Given it takes between four to five years for criminal cases to be decided while the model courts complete the process in three months, the initiative has the potential to overhaul the legal system. It is wholly appropriate that pending civil cases too are to be brought gradually under the purview of the model courts. According to a study of lower courts in Punjab, civil cases on average require 58 hearings over a period of about 37 months from the time of filing until the verdict is given. For most people therefore, litigation is prohibitively expensive, and expedited hearings are the obvious solution. It seems incomprehensible that there has been considerable resistance to the model courts among sections of the legal community; one would imagine that some judges also have reservations.

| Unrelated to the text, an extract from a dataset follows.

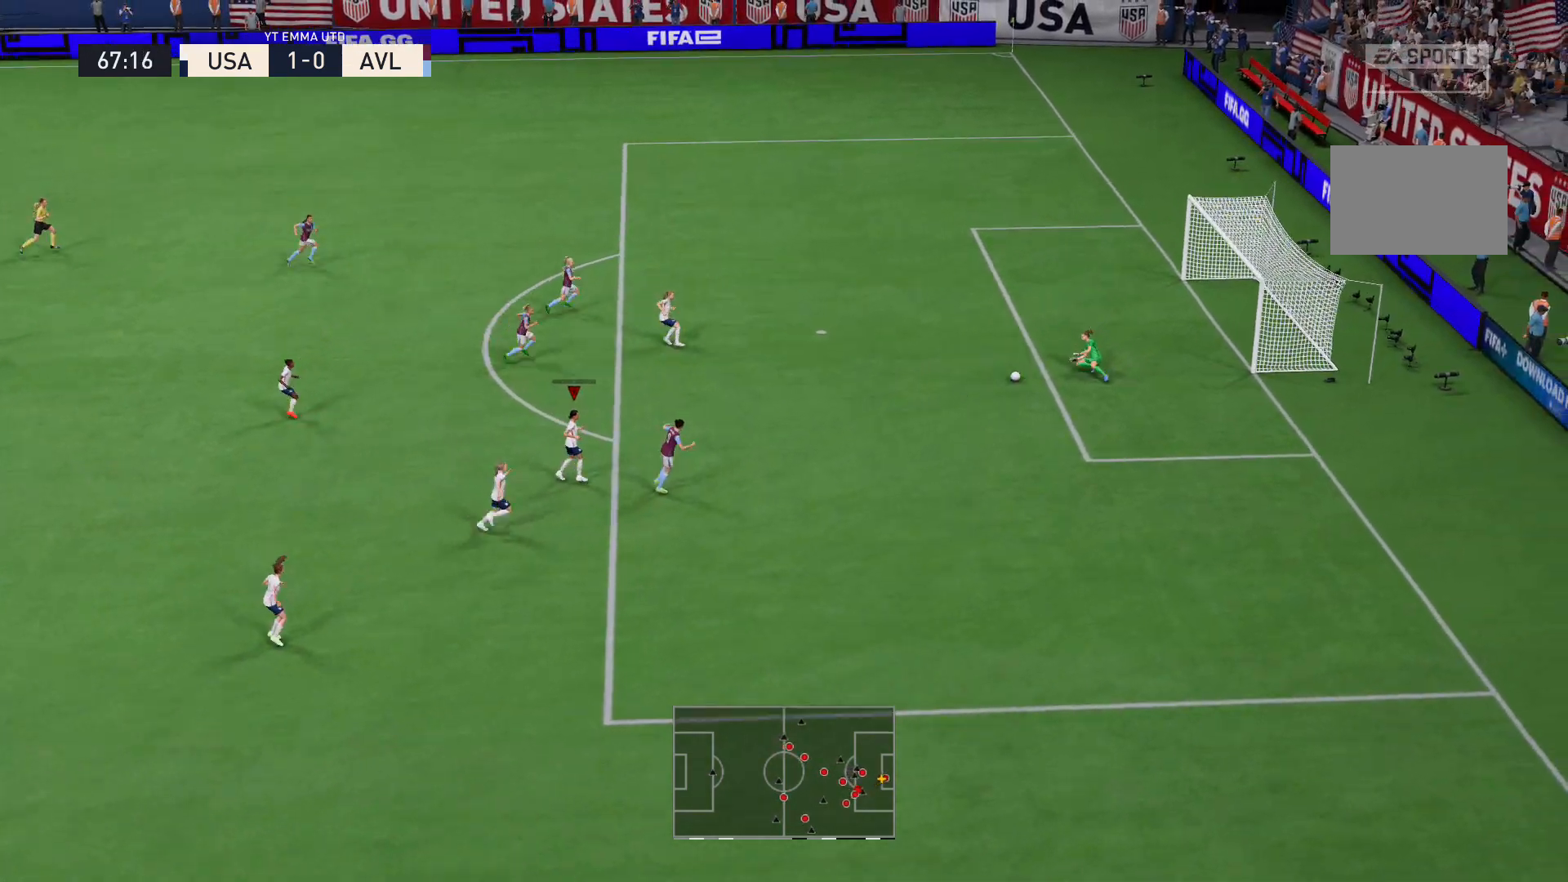
{"buttons": [], "left_stick": "center", "right_stick": "center", "events": [[200, "R2", "up"], [267, "left_stick", "center"]]}
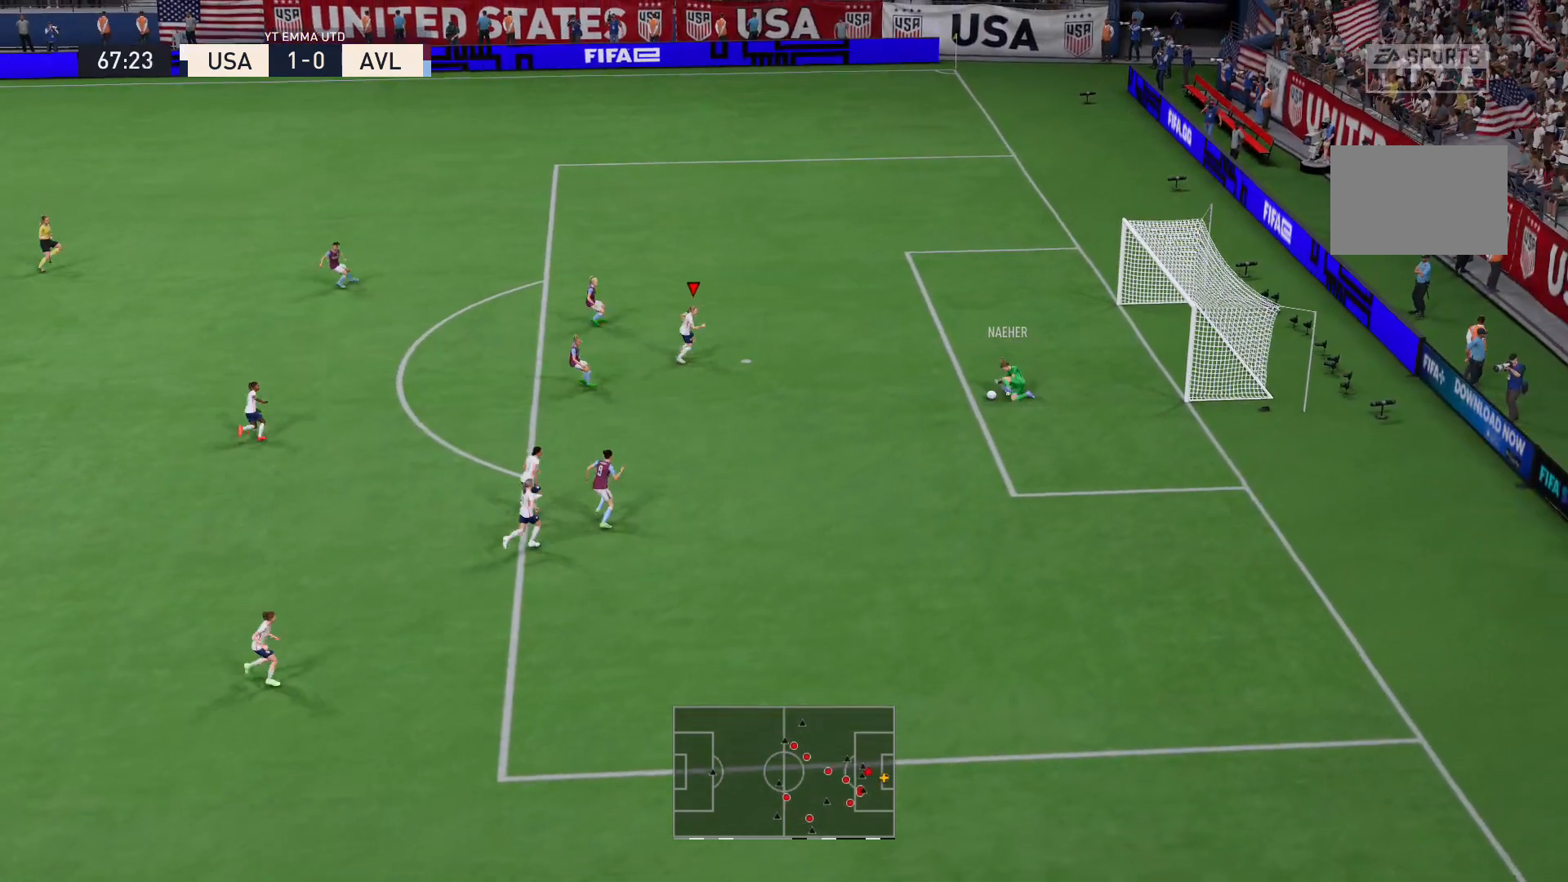
{"buttons": [], "left_stick": "center", "right_stick": "center", "events": []}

But perhaps this is not surprising: the workings of the model courts threaten to upend the culture of endless adjournments that is a feature of the legal system which compounds the backlog. Only by breaking this vicious cycle can the apex court effect a change in the modus operandi.

According to a study conducted by the Supreme Court a couple of years ago, it can take 25 years for a case to wind its way through the courts before it is finally disposed of. Even then, procedural and evidential problems result in many unsafe convictions. Between 2010 and 2018, the Supreme Court overturned death sentences in no less than 78pc of the 310 appeal cases that came before it during this period. Ironically, it is the very lack of a viable justice system that has made the concept of ‘speedy justice’ so seductive that far too often the state — and the public — has glossed over an individual’s right to fair trial. One hopes the model courts do not lose sight of this historical context. Justice, and not swift disposal of a case, is the objective.